X straightened in his chair. “I left out the worst part. They make these high-pitched noises like an emergency alarm—a sort of whine so loud it was paralyzing.”
“Are you saying these things could be part organic and part technological?”
“No,” X replied. “There wasn’t anything robotic about ’em.”
“You sure the radiation wasn’t screwing with your senses?” Jordan asked. “Organic or mechanical—it all sounds pretty far-fetched to me.”
X twisted in his chair. “So which is it you’re suggesting, sir: that I’m lying, or delusional?”
Ash glared again at her XO. Sometimes, she wondered if he had something against Hell Divers. This wasn’t the first time he’d questioned their acuity or their truthfulness.
“I think Jordan meant you were down there for a while and that maybe your eyes and ears were playing tricks on you,” Ash said in her calmest tone. “High doses of radiation can do that.”
“Was supposed to be a green dive,” X said. “There wasn’t supposed to be significant radiation, remember? Just something else you guys fucked up. Not giving either Ash or Jordan a chance to respond, he turned back to her and said, “I know what I saw.”
“I believe you,” she replied. “But right now we need to talk about Ares.”
A moment of quiet fell over the room. X stood and shoved his hands into his pockets. “We’re talking about the only other ship in the world, Captain. No one else is going to help them. We’re it.”
Ash nodded and opened her mouth to speak, but X beat her to it.
“If I were in your shoes, like you said: I’d plot a course and get there as fast as possible.
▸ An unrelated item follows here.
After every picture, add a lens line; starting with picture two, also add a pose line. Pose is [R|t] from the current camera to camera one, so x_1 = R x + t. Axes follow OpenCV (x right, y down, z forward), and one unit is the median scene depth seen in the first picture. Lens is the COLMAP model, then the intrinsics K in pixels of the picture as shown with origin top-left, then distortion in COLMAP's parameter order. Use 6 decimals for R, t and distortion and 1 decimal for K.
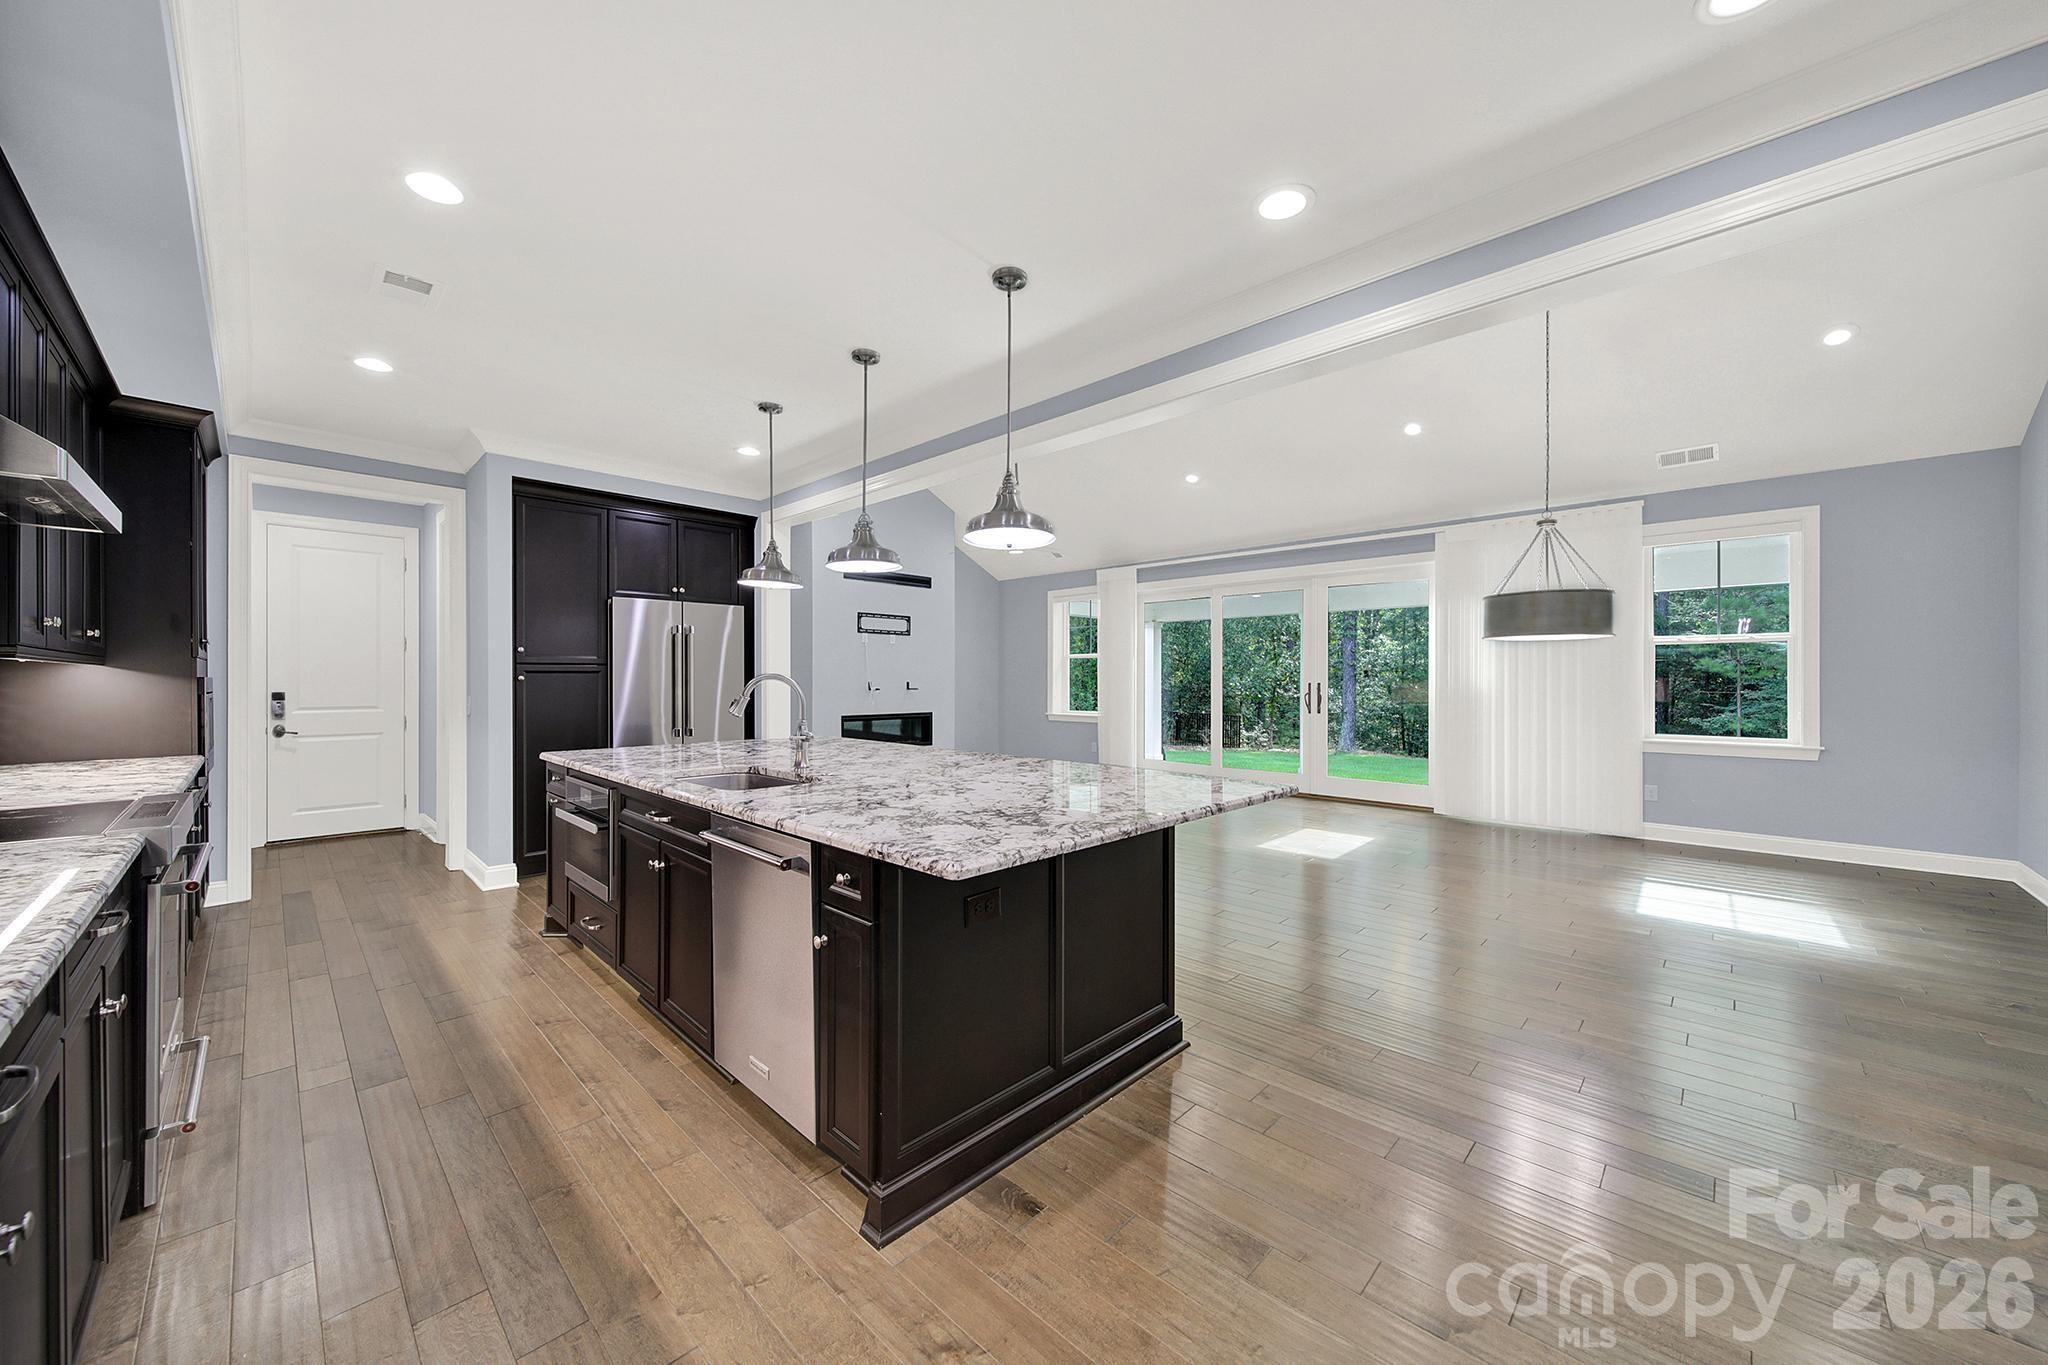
lens RADIAL K [[735.7, 0, 1024.9], [0, 735.7, 679.6], [0, 0, 1]] dist [0.000076, 0.000011]
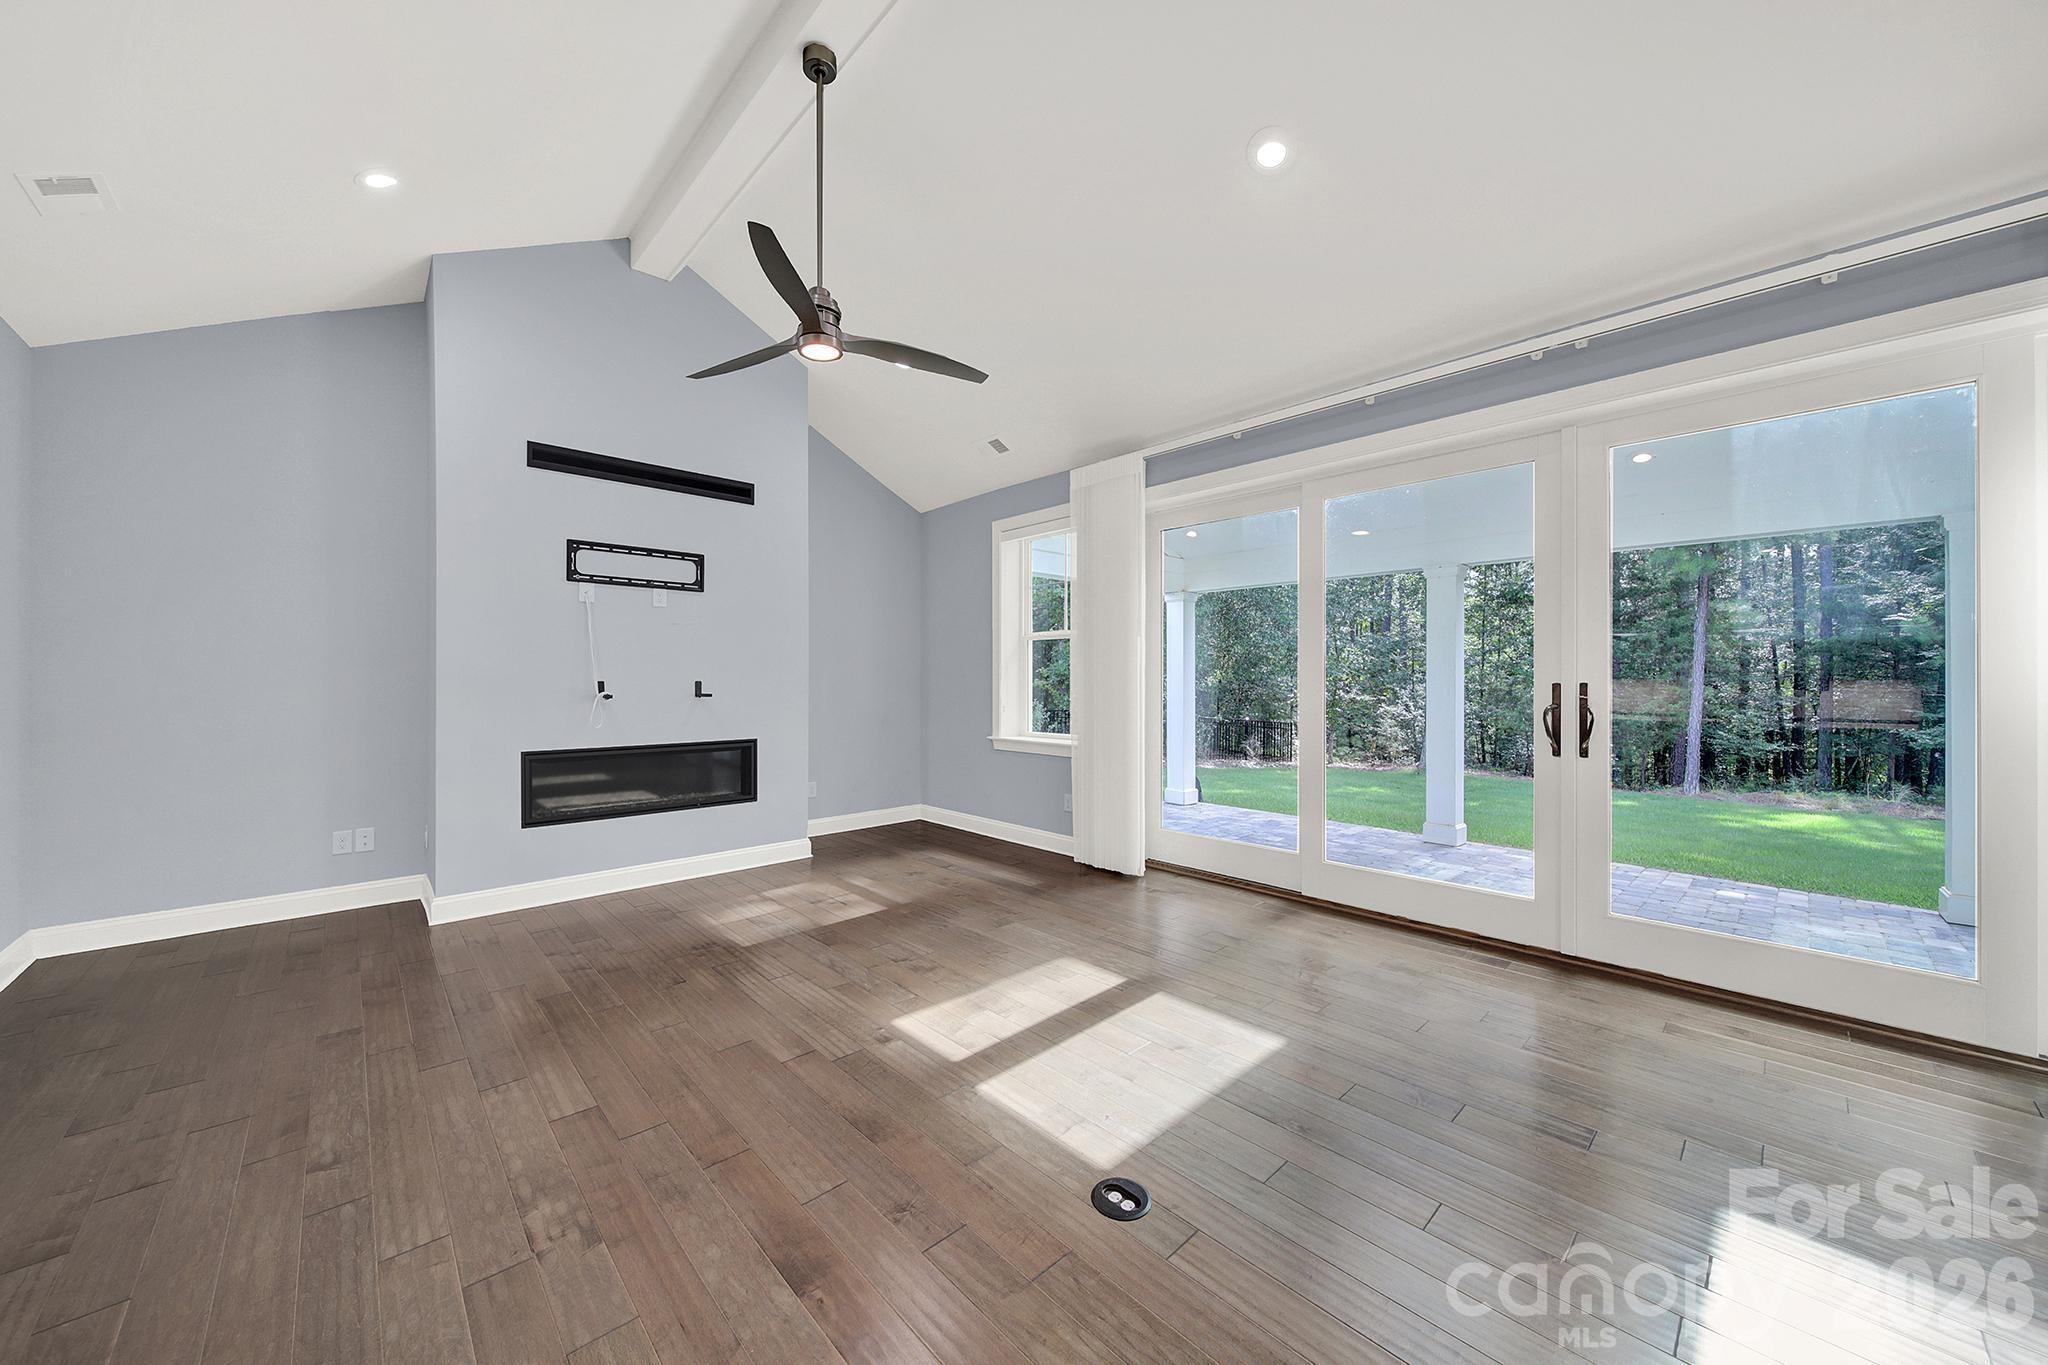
lens RADIAL K [[729.3, 0, 1017.2], [0, 729.3, 673.8], [0, 0, 1]] dist [0.000629, -0.000143]
pose [[0.998360, -0.000419, -0.057251, 0.091706], [-0.000057, 0.999965, -0.008315, 0.002041], [0.057252, 0.008304, 0.998325, 0.487833]]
You can reevaluate the situation when we arrive.”
“He has a point,” Jordan said.
“Indeed, he does,” Ash replied. “And I agree with the commander. I won’t abandon Ares. I won’t risk the extinction of the human race if there is something we can do.”
“Unfortunately, Captain Willis already put us all at risk when he decided to fly to Hades,” X said.
The words lingered as the PA system crackled and played an automated message. Ash used the stolen moment to check the clock. When the static cleared, she stood up. She had made her decision. “Jordan, plot us a course,” she ordered.
“Aye, Captain.”
Ash looked to X. “Get some sleep tonight, and lay off the ’shine. Tomorrow you start training your new team.”
He opened his mouth to protest, but she cut him off. “I know, you said you were done. But Ares needs you. An endangered species—yours—needs you. Are you really going to say no?”
He glowered for a moment, then shook his head. “No.” He stiffened. “No, Captain. We dive so humanity survives.”